Les OQTF prises en raison de troubles à l'ordre public - soit en raison de faits antérieurs justifiant le refus d'un titre de séjour soit au motif que l'OQTF intervient dans le cadre d'une interpellation pour troubles à l'ordre public - donnent, dès que cela est possible, lieu à une exécution d'office qui s'accompagne prioritairement d'un placement en rétention depuis les instructions du Ministre de l'intérieur du 3 août 2022 relative aux mesures nécessaires pour améliorer l'efficacité de la chaîne d'éloignement des étrangers en situation irrégulière connus pour troubles à l'ordre public et du 17 novembre 2022 relative à l'exécution des obligations de quitter le territoire français (OQTF) et au renforcement des capacités de rétention, et/ou d'une assignation à résidence. Ces dernières mesures ont en effet vocation à prévenir de nouveaux troubles à l'ordre public et à favoriser l'exécution de l'OQTF.

Toutefois, malgré ces mesures et les diligences de l'administration, l'éloignement peut se heurter à d'autres obstacles et notamment à l'impossibilité d'éloigner l'étranger vers son pays d'origine en raison de la situation en cours dans ce pays ou du refus des autorités de ce pays de le reconnaitre comme un de leurs ressortissants, lorsque celui-ci ne dispose pas de passeport, faisant ainsi obstacle à son retour dans son pays ou encore de l'impossibilité de lui notifier la décision d'éloignement en cas de fuite.

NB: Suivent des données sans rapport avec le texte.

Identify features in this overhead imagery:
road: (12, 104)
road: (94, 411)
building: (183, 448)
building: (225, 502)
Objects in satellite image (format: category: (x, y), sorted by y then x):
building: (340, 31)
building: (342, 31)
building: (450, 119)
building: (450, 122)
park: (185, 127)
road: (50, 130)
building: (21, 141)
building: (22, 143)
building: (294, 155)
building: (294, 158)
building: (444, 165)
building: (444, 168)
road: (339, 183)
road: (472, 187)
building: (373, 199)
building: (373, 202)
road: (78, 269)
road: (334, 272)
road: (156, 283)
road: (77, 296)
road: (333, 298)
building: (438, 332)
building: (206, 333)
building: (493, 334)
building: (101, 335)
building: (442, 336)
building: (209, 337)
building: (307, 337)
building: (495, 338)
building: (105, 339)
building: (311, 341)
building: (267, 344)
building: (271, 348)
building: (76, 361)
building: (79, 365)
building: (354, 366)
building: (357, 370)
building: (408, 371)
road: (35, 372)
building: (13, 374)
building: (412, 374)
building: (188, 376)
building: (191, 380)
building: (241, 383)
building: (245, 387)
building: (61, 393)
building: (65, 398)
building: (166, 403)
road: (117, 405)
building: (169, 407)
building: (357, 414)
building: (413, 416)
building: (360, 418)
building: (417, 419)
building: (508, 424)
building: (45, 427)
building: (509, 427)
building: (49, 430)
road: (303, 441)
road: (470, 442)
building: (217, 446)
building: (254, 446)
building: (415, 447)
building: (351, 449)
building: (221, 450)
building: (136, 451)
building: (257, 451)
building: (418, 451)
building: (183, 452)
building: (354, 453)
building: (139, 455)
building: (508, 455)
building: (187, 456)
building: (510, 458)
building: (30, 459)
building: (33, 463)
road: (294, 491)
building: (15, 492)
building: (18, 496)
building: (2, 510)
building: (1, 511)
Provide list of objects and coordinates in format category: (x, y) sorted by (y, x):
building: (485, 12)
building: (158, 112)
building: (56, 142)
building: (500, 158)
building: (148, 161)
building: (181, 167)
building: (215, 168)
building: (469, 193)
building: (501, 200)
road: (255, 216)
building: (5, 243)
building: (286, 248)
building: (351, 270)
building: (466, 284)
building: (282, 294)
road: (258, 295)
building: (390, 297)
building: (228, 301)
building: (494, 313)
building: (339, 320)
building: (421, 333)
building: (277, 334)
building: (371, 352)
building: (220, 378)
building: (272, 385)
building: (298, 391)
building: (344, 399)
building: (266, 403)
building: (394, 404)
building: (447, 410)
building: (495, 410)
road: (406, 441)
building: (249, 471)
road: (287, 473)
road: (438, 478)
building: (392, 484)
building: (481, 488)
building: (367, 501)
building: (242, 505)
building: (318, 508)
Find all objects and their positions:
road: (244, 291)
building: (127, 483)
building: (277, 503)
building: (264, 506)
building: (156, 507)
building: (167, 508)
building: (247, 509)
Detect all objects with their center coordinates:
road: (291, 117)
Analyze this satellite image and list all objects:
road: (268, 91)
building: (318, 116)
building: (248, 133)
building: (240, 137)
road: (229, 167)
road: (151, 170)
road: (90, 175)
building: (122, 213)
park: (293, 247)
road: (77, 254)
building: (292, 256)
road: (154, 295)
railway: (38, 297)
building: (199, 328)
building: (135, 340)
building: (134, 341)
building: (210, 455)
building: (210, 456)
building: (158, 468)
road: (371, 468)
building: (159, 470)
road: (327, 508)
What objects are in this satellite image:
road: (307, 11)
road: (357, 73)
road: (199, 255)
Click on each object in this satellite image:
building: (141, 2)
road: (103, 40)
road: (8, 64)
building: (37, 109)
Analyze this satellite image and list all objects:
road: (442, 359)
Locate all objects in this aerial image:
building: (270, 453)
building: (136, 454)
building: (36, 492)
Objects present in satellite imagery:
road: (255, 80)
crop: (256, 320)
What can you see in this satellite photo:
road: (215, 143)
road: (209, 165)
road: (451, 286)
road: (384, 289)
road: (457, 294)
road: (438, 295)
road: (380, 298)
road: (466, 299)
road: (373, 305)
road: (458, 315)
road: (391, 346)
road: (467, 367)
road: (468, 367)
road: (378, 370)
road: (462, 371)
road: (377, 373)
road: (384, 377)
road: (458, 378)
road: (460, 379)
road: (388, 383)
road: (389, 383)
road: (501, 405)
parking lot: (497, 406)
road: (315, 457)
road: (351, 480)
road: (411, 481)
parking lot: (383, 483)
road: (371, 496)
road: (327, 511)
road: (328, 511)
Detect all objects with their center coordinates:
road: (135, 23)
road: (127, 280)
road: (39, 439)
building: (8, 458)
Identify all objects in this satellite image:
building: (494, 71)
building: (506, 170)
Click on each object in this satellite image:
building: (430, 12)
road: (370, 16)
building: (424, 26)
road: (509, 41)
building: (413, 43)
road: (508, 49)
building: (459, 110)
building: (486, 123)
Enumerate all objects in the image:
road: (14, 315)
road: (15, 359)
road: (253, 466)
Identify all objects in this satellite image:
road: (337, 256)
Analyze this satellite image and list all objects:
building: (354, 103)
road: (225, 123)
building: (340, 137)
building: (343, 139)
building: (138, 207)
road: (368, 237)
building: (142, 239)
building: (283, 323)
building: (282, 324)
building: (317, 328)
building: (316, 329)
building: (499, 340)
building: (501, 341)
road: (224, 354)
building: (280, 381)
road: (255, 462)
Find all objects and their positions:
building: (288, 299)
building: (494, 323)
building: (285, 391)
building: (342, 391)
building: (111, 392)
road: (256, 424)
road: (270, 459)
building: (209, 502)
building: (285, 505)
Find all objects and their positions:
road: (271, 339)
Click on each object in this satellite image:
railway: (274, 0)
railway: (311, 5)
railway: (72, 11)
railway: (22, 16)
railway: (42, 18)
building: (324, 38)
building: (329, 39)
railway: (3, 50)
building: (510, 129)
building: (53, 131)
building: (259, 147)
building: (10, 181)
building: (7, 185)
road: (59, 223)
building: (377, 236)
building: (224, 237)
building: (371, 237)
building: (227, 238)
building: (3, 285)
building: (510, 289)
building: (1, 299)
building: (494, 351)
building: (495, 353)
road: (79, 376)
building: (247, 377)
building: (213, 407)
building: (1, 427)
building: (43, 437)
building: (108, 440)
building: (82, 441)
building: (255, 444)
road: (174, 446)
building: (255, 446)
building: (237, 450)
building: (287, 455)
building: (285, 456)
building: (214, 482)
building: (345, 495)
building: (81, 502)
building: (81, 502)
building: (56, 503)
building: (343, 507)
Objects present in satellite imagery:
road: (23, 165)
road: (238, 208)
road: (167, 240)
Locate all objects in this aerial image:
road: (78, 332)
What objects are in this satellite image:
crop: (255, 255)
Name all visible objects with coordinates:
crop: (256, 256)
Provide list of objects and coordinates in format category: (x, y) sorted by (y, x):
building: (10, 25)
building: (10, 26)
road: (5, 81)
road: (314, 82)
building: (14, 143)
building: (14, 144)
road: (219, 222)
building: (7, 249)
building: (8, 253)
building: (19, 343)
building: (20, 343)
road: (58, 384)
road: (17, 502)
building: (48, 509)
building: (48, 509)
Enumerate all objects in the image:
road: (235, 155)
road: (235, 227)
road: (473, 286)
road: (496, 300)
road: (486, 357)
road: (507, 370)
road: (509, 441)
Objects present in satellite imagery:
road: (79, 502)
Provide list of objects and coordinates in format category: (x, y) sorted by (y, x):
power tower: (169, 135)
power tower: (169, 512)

Ainsi, au regard de ce qui précède, il semble difficile de retenir, par principe, la responsabilité de l'Etat pour carence fautive en raison de faits commis par un ressortissant étranger ayant fait l'objet d'une OQTF. Sauf erreur, il n'existe d'ailleurs aucune jurisprudence des juridictions administratives en la matière.

En outre, l'extension du régime de la responsabilité sans faute à ce domaine apparaît inadaptée à la problématique soulevée, le risque n'étant pas lié à l'activité de l'administration mais aux agissements d'un individu et/ou d'un Etat tiers. En outre, une telle évolution serait contreproductive car elle aurait pour effet de déresponsabiliser l'étranger sous le coup d'une OQTF qui commettrait des actes répréhensibles alors qu'il lui appartient pourtant, en premier lieu, d'exécuter l'OQTF et de respecter les lois de la République.

Enfin, il est nécessaire de rappeler que la France est le pays qui, avec l'Allemagne, éloigne le plus d'étrangers en situation irrégulière en Europe comme l'atteste les statistiques publiées par Eurostat.